● Excerpt to read:
***
Thread (20 messages) 20 messages, 4 authors, 2023-12-25

Re: [PATCH bpf-next 1/3] bpf: implement relay map basis

From: Philo Lu <hidden>
Date: 2023-12-23 02:54:57
Also in: bpf


On 2023/12/22 22:45, Jiri Olsa wrote:
On Fri, Dec 22, 2023 at 08:21:44PM +0800, Philo Lu wrote:

SNIP
quoted
+/* bpf_attr is used as follows:
+ * - key size: must be 0
+ * - value size: value will be used as directory name by map_update_elem
+ *   (to create relay files). If passed as 0, it will be set to NAME_MAX as
+ *   default
+ *
+ * - max_entries: subbuf size
+ * - map_extra: subbuf num, default as 8
+ *
+ * When alloc, we do not set up relay files considering dir_name conflicts.
+ * Instead we use relay_late_setup_files() in map_update_elem(), and thus the
+ * value is used as dir_name, and map->name is used as base_filename.
+ */
+static struct bpf_map *relay_map_alloc(union bpf_attr *attr)
+{
+	struct bpf_relay_map *rmap;
+
+	if (unlikely(attr->map_flags & ~RELAY_CREATE_FLAG_MASK))
+		return ERR_PTR(-EINVAL);
+
+	/* key size must be 0 in relay map */
+	if (unlikely(attr->key_size))
***
● Your goal: In the patch thread, what is the default value for the subbuf num set through map_extra?
***
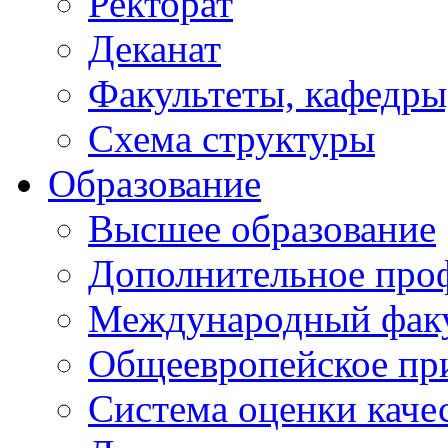
Ректорат
Деканат
Факультеты, кафедры
Схема структуры
Образование
Высшее образование
Дополнительное проф
Международный факу
Общеевропейское пр
Система оценки каче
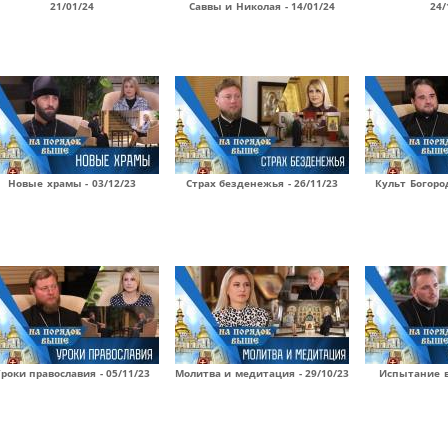
21/01/24
Саввы и Николая - 14/01/24
24/
Новые храмы - 03/12/23
Страх безденежья - 26/11/23
Культ Богоро
роки православия - 05/11/23
Молитва и медитация - 29/10/23
Испытание в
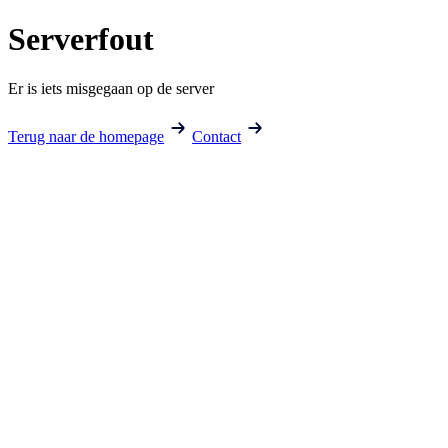
Serverfout
Er is iets misgegaan op de server
Terug naar de homepage
Contact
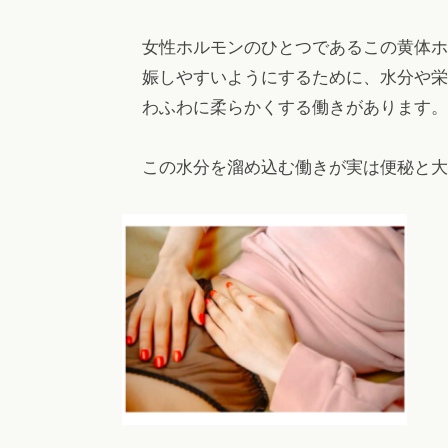
女性ホルモンのひとつであるこの黄体ホ
娠しやすいようにするために、水分や栄
わふわに柔らかくする働きがあります。
この水分を溜め込む働きが実は便秘と大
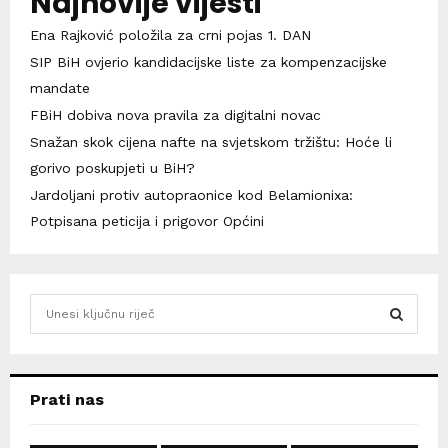
Najnovije vijesti
Ena Rajković položila za crni pojas 1. DAN
SIP BiH ovjerio kandidacijske liste za kompenzacijske
mandate
FBiH dobiva nova pravila za digitalni novac
Snažan skok cijena nafte na svjetskom tržištu: Hoće li
gorivo poskupjeti u BiH?
Jardoljani protiv autopraonice kod Belamionixa:
Potpisana peticija i prigovor Općini
S
e
a
S
r
c
E
Prati nas
h
f
A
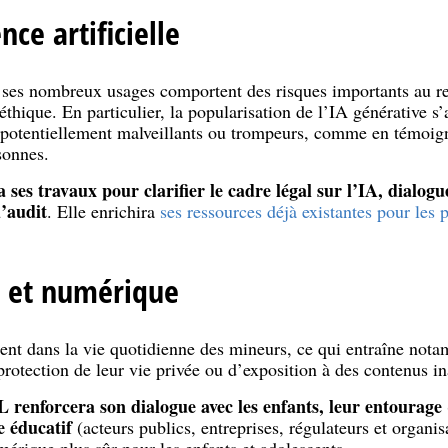
nce artificielle
 et ses nombreux usages comportent des risques importants au re
thique. En particulier, la popularisation de l’IA générative 
potentiellement malveillants ou trompeurs, comme en témoign
sonnes.
ses travaux pour clarifier le cadre légal sur l’IA, dialogu
d’audit
. Elle enrichira
ses ressources déjà existantes pour les 
s et numérique
nt dans la vie quotidienne des mineurs, ce qui entraîne nota
rotection de leur vie privée ou d’exposition à des contenus in
L renforcera son dialogue avec les enfants, leur entourage
e éducatif
(acteurs publics, entreprises, régulateurs et organis
érique plus sûr pour les enfants et adolescents.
***
● Exercise answer: 8